I put out nine albums in 12 years – from 2009 to 2021. New York At Night came out at the very beginning of Covid, so that was [early] 2020. Then the next year I put out The Day The Earth Stood Still. It came out in the summer of 2021. Then in ’22 I told the director [of his upcoming documentary]: “I won’t make a record this year.” I purposely didn’t make a record in 2022 or ’23 because I wanted to spend the time working on the documentary and be available for that.
What inspired the title track?
The title, The Great Yellow Light, is a reference to painter Vincent Van Gogh and some of the letters that he wrote to his brother Theo. For him, the great yellow light was inspiration. For me, the great yellow light represents awe and wonder.

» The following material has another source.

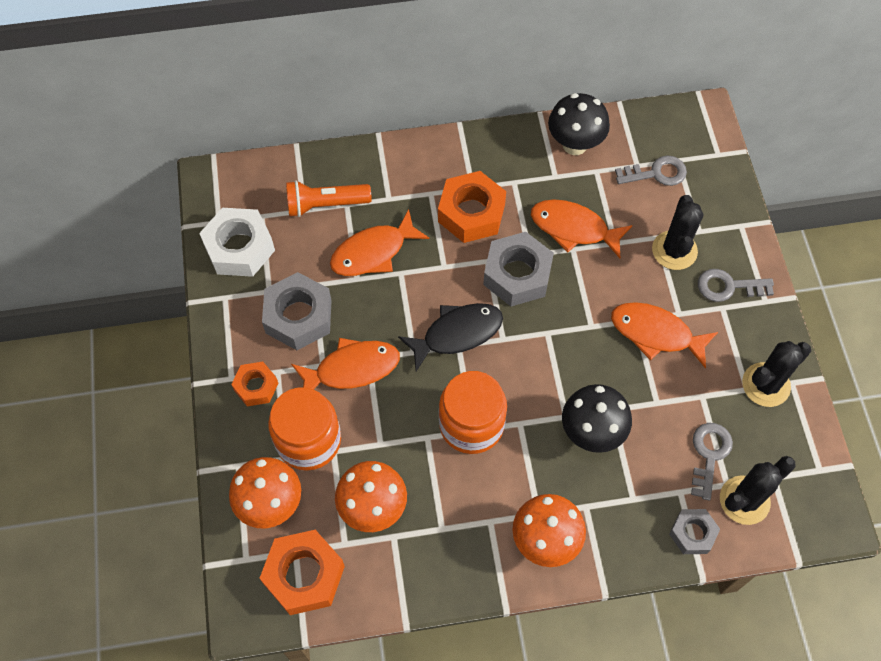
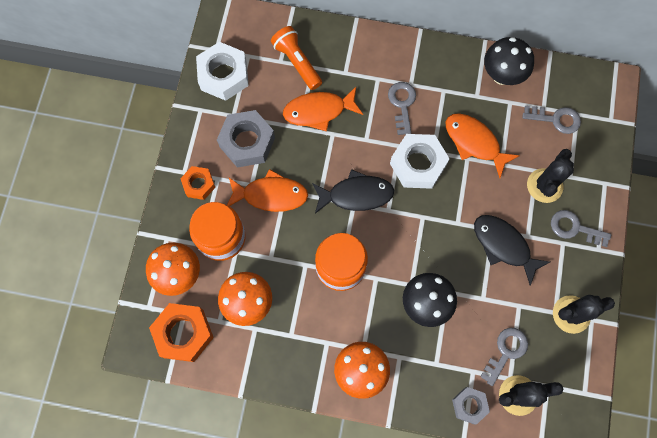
camera: 20 degrees right, 10 degrees up
orange flashlight [286,180,372,217] -> orange flashlight turned 45 degrees clockwise [271,26,322,90]
orange nut [438,171,506,243] -> grey key [388,82,416,135]
grey nut [483,232,554,307] -> white nut [390,134,449,189]
orange fish [611,302,718,368] -> black fish [474,215,550,286]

Whether it’s sitting under an awning in the middle of a rainstorm, a child [being born], the ocean crashing – those moments of awe and wonder, whatever they may be.
Tell us a little about An Irish Goodbye.
An Irish goodbye, for those who don’t know, is when you leave some event without saying goodbye – you kind of slip out the door. It’s not meant to be offensive in any way, you just kind of leave early.
I wrote it about the big Irish goodbye: mortality. I have four children, and it was inspired by my daughter Mary. Last March she took her two children and her husband to Ireland. They had a great time. When she came back she was telling me about it on the phone. Later that evening, I was in my apartment and the phrase ‘an Irish goodbye’ came into my head. It stopped me in my tracks and I thought: “That’s a song.” A week later I got to sing it for my father, who was a hundred and six at the time.
A couple of songs on the album were co-written with Frankie Lee, a talented guy who most people know nothing about.
Frankie Lee is one of the greatest songwriters alive. He’s up there with Paul McCartney and Bob Dylan. I’ve been on and off with Frankie since 1992 and he’s absolutely brilliant. He’s very shy, very humble. He’s retired now, he lives in New York, and I owe him a phone call.
For those of us who weren’t in New York in the seventies, tell us a bit about what it was like. You weren’t a punk rocker, but you were part of that scene.
Oh yeah. When I moved here, in the early seventies I always had the feeling there were holdover ghosts from the sixties. I like all kinds of music, but I’m a rocker at heart. I had one foot in CBGB and one foot in Folk City. I would tell my friends in the folk scene: “You gotta go to CBGB! There’s these bands playin’ original music! It’s great!” Not one of them went.
The Great Yellow Light is out on now via River House Records.